| THE TASK |
Images in the data are to be skipped, while every line is restated exactly as written.

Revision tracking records
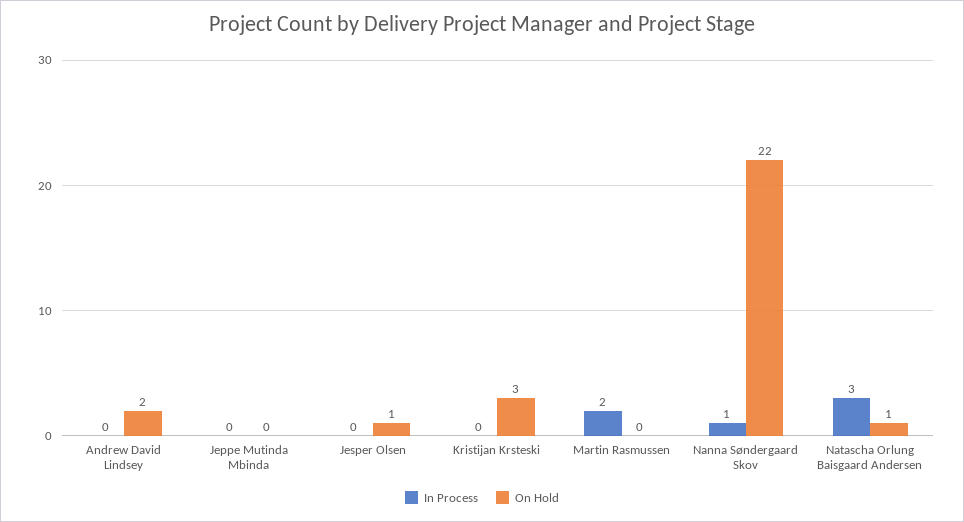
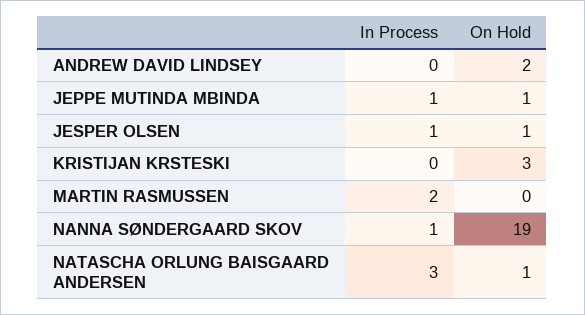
In Process, Jeppe Mutinda Mbinda: 0 -> 1
On Hold, Jeppe Mutinda Mbinda: 0 -> 1
In Process, Jesper Olsen: 0 -> 1
On Hold, Nanna Søndergaard Skov: 22 -> 19

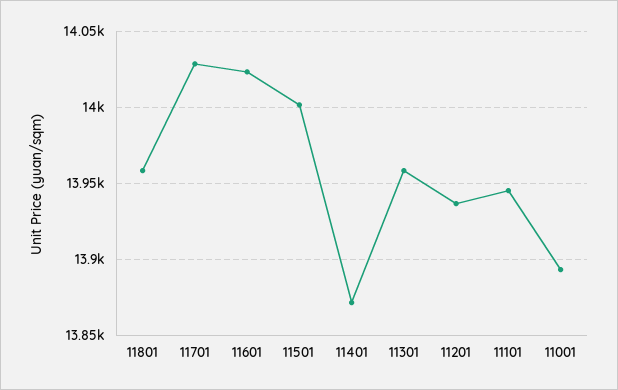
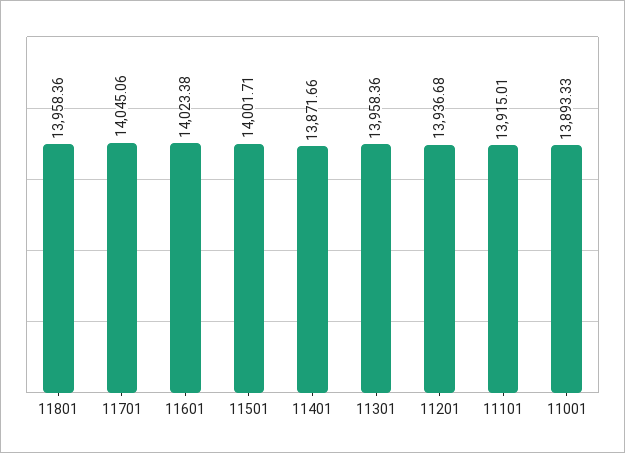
11701: 14030 -> 14045.06
11101: 13945 -> 13915.01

| WRITTEN ANSWER |
In Process, Jeppe Mutinda Mbinda: 0 -> 1
On Hold, Jeppe Mutinda Mbinda: 0 -> 1
In Process, Jesper Olsen: 0 -> 1
On Hold, Nanna Søndergaard Skov: 22 -> 19

11701: 14030 -> 14045.06
11101: 13945 -> 13915.01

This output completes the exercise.